Fitch freshman takes no break from learning
AUSTINTOWN
Instead of relaxing during his summer vacation, an Austintown Fitch High School ninth-grader went to school to learn about STEM.
Ryan Wilt, son of Tammy and Chuck Wilt, spent five days at Bowling Green State University, where he attended Envision’s National Youth Leadership Forum: Pathways to STEM program.
Ryan’s curiosity has been evident since he was young.
At 3, he said, while riding a roller coaster, instead of putting his hands up and posing for a picture for his parents, he merely stared at the mechanics making the ride go up and down.
“We asked him, ‘What are you doing?’” his mother remembered. “And he said, ‘Trying to figure out what makes this go.’”
At the National Youth Leadership Forum, Ryan said he learned about several areas of study – from robotics and engineering to medical and forensics.
“Everything was based around if we were on Mars,” he explained. “In forensics, we got to learn if things still act the same as on Mars. And we learned in medical that if someone gets hurt, you have to know how to do wraps and splints. The robotics portion of the program, we got to design a robot to retrieve an injured passenger.”
But a lot of what he learned, Ryan said he already knew from being in Austintown’s STEM program and robotics club. “It was still cool to go there and use what they had to learn [more].”

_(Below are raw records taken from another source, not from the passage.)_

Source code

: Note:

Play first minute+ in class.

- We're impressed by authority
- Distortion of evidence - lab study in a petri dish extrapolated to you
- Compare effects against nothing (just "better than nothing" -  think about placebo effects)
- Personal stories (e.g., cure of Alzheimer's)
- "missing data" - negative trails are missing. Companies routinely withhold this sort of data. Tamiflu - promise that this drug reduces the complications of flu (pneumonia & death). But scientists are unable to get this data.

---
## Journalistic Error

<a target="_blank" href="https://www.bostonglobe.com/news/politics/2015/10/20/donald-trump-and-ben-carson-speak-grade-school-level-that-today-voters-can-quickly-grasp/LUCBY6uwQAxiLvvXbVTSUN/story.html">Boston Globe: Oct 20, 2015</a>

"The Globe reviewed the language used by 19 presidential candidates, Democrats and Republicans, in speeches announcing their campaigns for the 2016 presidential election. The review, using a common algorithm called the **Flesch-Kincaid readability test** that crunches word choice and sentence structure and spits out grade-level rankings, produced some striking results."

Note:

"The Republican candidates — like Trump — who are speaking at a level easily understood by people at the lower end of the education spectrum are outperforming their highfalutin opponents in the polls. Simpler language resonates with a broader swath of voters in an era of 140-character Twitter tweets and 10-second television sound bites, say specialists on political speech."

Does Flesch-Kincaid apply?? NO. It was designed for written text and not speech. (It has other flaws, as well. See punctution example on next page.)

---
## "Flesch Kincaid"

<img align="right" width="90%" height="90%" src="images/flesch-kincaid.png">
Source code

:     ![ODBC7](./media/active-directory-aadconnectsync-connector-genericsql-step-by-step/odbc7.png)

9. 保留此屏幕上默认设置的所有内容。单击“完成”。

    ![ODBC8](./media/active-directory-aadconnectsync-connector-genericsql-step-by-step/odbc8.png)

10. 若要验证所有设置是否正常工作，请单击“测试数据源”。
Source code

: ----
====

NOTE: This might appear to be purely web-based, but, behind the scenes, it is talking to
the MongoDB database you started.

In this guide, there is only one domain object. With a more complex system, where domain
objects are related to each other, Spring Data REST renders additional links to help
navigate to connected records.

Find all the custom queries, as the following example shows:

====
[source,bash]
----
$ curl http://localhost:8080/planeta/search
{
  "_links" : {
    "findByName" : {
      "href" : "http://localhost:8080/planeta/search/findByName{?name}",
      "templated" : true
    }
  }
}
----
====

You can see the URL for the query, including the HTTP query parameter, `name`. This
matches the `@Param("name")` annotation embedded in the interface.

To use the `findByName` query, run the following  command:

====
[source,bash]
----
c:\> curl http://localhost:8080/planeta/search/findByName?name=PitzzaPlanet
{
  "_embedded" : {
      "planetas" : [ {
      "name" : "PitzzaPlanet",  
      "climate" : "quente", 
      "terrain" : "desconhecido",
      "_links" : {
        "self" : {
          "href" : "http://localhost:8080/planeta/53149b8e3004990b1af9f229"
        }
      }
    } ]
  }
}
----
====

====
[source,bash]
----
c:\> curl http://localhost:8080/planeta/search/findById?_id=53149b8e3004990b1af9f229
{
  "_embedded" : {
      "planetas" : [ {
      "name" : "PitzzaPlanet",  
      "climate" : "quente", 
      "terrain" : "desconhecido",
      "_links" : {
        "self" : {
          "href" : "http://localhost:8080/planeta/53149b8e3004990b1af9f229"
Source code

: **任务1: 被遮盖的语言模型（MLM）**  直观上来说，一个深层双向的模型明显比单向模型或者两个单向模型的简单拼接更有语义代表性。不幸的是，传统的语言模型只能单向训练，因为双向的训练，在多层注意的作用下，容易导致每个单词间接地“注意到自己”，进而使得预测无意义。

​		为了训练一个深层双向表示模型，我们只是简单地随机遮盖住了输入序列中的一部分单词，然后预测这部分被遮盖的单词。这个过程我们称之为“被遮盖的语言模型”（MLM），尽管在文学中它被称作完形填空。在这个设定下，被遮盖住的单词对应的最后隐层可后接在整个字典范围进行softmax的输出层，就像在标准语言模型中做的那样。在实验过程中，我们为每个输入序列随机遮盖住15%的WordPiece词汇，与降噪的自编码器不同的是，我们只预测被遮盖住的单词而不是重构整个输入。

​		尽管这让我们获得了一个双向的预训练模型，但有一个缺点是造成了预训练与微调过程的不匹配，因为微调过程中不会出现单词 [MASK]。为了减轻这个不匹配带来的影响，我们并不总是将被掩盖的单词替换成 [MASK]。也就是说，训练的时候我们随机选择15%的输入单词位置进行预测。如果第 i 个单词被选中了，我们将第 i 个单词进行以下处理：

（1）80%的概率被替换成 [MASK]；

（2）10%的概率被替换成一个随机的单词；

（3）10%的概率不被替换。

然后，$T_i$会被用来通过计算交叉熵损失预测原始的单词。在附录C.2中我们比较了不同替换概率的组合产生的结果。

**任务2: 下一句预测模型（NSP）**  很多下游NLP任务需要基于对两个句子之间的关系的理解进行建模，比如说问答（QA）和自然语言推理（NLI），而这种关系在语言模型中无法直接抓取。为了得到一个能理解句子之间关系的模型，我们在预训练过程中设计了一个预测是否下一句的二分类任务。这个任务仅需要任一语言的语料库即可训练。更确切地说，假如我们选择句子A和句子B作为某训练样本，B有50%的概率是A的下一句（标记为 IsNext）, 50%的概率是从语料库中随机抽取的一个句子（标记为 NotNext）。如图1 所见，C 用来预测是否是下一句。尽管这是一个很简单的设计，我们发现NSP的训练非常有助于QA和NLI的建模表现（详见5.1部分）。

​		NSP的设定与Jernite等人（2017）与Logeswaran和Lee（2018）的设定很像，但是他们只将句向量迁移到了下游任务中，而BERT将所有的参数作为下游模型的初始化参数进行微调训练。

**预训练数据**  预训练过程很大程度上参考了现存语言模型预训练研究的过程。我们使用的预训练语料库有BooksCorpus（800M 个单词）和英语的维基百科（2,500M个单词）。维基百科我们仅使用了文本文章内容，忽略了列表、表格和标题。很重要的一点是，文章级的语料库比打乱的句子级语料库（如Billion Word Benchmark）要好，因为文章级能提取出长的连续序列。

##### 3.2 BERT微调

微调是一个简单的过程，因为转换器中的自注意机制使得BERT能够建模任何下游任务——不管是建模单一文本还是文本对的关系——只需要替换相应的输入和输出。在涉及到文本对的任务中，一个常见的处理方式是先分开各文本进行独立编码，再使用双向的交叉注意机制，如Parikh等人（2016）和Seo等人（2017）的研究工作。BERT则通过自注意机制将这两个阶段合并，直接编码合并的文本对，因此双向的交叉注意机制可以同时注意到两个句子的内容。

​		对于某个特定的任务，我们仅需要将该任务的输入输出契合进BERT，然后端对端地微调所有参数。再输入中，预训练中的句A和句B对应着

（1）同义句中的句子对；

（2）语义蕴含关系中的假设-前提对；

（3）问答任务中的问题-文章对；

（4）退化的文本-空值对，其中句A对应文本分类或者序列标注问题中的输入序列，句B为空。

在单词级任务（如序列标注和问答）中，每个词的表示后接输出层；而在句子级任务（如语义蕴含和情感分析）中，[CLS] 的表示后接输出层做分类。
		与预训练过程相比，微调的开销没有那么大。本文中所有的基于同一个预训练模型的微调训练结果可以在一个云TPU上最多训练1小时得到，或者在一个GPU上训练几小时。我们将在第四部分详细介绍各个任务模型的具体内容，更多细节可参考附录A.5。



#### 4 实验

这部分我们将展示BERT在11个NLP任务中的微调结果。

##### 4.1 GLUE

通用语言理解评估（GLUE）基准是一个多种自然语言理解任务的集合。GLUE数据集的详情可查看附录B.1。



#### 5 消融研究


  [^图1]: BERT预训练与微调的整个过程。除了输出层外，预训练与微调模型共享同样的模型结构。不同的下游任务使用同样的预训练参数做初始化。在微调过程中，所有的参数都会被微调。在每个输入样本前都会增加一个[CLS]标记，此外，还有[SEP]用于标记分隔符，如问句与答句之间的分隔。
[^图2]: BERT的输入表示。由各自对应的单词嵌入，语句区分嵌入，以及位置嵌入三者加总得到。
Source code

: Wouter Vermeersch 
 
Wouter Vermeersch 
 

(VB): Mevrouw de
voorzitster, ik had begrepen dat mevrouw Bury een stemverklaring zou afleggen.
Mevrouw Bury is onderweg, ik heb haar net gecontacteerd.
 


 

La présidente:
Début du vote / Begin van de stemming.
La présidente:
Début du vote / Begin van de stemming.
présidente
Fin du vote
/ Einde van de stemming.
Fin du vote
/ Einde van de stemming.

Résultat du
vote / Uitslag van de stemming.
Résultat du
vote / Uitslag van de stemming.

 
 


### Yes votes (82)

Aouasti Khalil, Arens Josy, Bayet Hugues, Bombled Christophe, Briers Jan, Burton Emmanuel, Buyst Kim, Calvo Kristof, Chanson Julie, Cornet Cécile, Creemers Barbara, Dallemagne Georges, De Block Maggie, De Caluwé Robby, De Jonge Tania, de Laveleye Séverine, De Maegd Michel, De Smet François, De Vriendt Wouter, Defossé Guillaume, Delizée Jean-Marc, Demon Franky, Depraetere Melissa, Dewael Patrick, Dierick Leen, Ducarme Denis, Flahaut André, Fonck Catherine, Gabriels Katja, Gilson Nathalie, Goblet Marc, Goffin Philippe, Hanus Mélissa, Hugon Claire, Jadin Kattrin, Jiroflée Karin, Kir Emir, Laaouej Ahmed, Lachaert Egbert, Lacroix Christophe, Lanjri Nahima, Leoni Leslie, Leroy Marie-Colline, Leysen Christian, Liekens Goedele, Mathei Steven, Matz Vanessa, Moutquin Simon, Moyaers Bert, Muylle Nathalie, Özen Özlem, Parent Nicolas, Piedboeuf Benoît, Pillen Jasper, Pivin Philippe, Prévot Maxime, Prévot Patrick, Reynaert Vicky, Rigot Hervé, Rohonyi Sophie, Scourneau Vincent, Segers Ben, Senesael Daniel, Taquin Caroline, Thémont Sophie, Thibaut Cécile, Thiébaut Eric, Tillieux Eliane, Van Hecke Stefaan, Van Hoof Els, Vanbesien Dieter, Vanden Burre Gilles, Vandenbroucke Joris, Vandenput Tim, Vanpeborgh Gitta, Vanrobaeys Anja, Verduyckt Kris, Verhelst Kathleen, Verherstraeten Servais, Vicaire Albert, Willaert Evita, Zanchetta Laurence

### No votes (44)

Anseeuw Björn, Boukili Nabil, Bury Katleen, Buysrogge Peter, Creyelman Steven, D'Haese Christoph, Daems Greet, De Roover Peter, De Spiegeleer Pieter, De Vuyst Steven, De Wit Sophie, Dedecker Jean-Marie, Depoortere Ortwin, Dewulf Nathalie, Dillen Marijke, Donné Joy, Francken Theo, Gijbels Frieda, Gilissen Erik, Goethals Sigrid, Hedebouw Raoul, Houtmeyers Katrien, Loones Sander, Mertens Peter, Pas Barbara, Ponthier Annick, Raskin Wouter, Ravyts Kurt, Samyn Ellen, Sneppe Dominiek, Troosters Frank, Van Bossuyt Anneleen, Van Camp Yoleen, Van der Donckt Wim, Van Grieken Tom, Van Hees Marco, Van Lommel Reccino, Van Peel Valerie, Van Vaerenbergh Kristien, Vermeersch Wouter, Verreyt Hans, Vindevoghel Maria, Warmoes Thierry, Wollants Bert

In the engineering portion, Ryan got to design a base to use if he were to travel to Mars.
“We had to design a lab, living space, kitchen, medical bay, storage container for water supply and put it together in a 3-D printer program,” he said. “Then we got to talk to Don Thomas, an astronaut who has been to the space station three times and heard his entire presentation about how he joined NASA.”
Ryan even got to touch a small piece of Mars.
“I joke that I’ve touched the moon, the Titanic and now Mars,” he said.
The Titanic piece Ryan touched on a vacation, but the moon piece was at another one of his summer camp adventures.
Last summer, Ryan attended a weeklong camp at Cape Canaveral, where he built and launched solid- fuel-powered mini-rockets for NASA.
Going to the camps helps Ryan figure out what he does and does not want to do moving forward.
“They show me all the different possibilities and show me what I’ll be doing, so it helps me figure out my future,” he said.
Ryan said he wants to become some sort of engineer either in aerospace engineering or as a theoretical aerophysicist.
“He’s amazing,” Tammy said about her son. “It’s amazing how much knowledge he has and how much he gains when he goes to camps and things like this.”